═════ Material for this exercise ═════

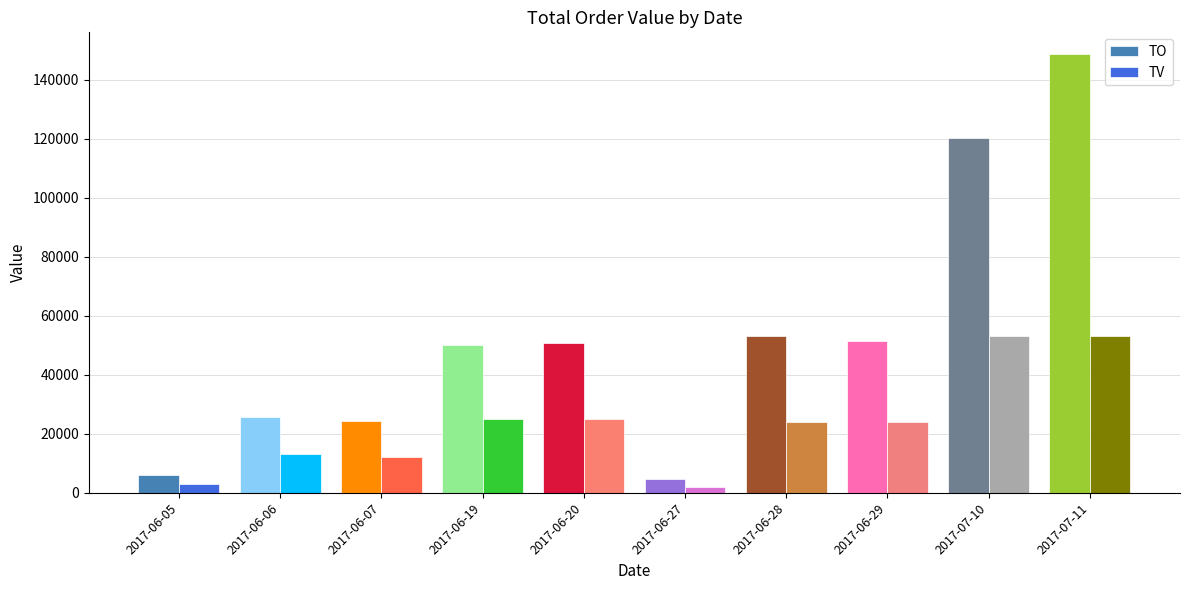

What position from the left is 2017-06-19?

4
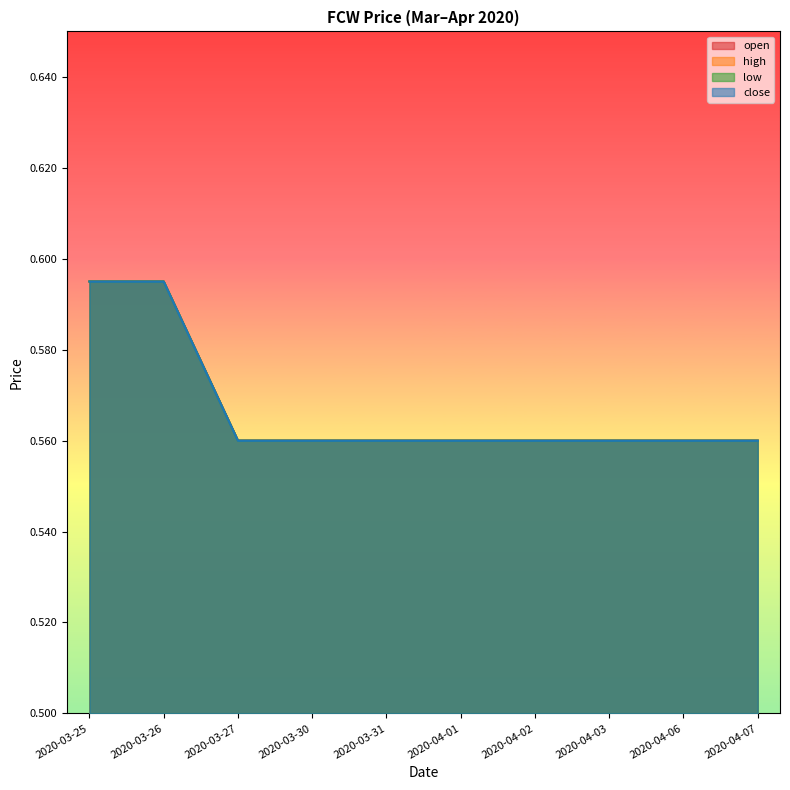

What is the sum of the open values at 2020-03-25 and 2020-04-07?

1.2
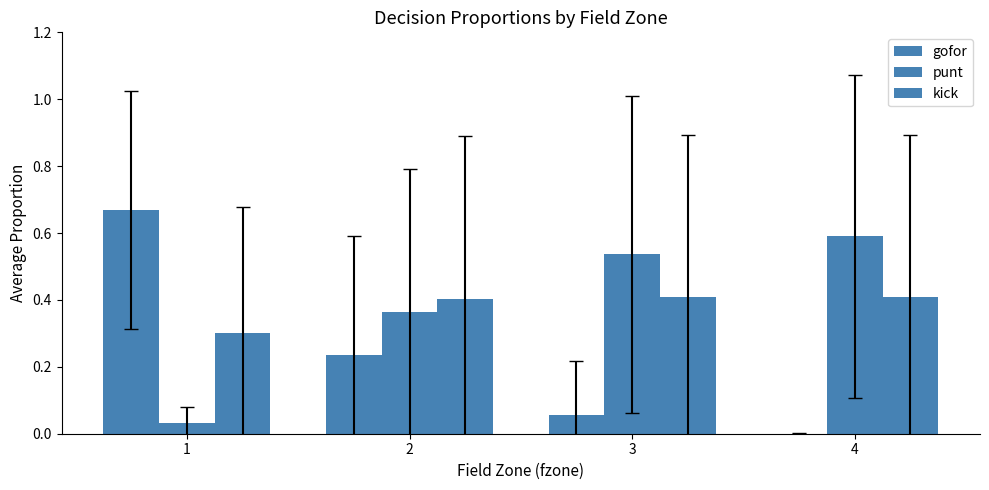

Which series has the largest total across all categories?

kick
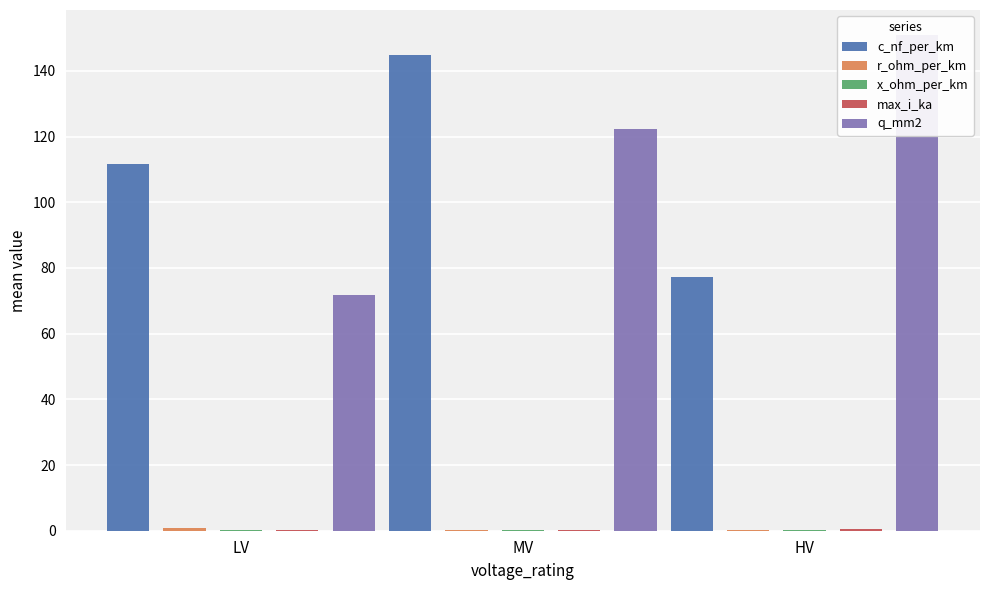

What position from the right is MV?

2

═════

_What the task asks_.
Rewrite all the records above with "position" changed to "place" throughout and everything else unchanged, omitting the pictures.

_Solved problem_.
What place from the left is 2017-06-19?

4

What is the sum of the open values at 2020-03-25 and 2020-04-07?

1.2

Which series has the largest total across all categories?

kick

What place from the right is MV?

2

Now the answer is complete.